4- Independence Narratives, Past and Present

Before starting this course I did not fully appreciate the complexity of Latin America. This week really stuck out for me in this sense because there are multiple narratives for events that are often times generalized.

I remember in high school my history teacher made us do an exercise in which we wrote down a paragraph describing our day. Then she showed us a much more generalised paragraph of her day, and then one of the day through the perspective of the school administration and then one that could have been local news stories for that day. The point was for us to see how much each of the paragraphs differed although they were each describing the exact same day. This lesson really stuck with me because when I studied history from that point on,  I took more into account the perspective of the author. This is clearly something that must be done when studying Latin America.

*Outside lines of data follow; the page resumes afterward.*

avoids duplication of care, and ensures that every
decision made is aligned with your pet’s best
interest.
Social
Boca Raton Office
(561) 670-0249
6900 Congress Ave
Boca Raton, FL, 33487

For example, I found it very interesting how each country had a different narrative for their independence—how many places were fighting for their freedom from slavery whereas others were fighting for other sorts of freedom. It was also interesting how Mexico seemed to be heavily reliant on the Catholic Church and other countries were not (at least from my understanding). However what seemed to tie all of these people and locations was there condemning of the Spaniards. Is this what really unites these countries into the formation of Latin America?

This week, the political and social power struggles were obvious. It is evident how the elites held much power and how oppressed some of the other people were. I believe this really facilitated the rising of certain leaders. It also facilitated the idealization and romanticism of them. Something I wonder is if they actually did help the people. Something I once heard was that in Latin America it was not so much a fight for independence; it was more a fight for a shift in power which would essentially explain why there continues to be so much conflict.

Since this week was so complex, I learned a lot but I was also left with a lot more questions. Do you think revolution and a fight for independence were the only way to fix the problems in Latin America? Would there have been a different solution had the indigenous people been taken more into account? Do you think the Spaniards were at fault and are the still at fault today? Are the problems of Latin America rooted in inclusion? What is the best way to judge whether a source is accurate in its depiction of the events? Or if it is accurate to the individual author or to a more generalized group?

2 thoughts on “4- Independence Narratives, Past and Present

  1. I can relate with your entry because it is usually the case that schools teach us the general story of what happened without going into detail about the complexity of the events or even the different stories and narratives. These week’s readings highlight that complexity and even try to embrace it by demonstrating that they helped shape each Latin American country in a different way.
    I was also taught that the fight for independence was a struggle by the criollos and most of the time the rest of the population were left at the background.

  2. I really like your point about the difficulty in judging the accuracy of a source in the way it represents a certain period in history. In a case as complex as Latin American independence, I think the best we can do is to look at multiple sources from various backgrounds in order to paint as complete a picture as possible, which this week’s readings helped to do.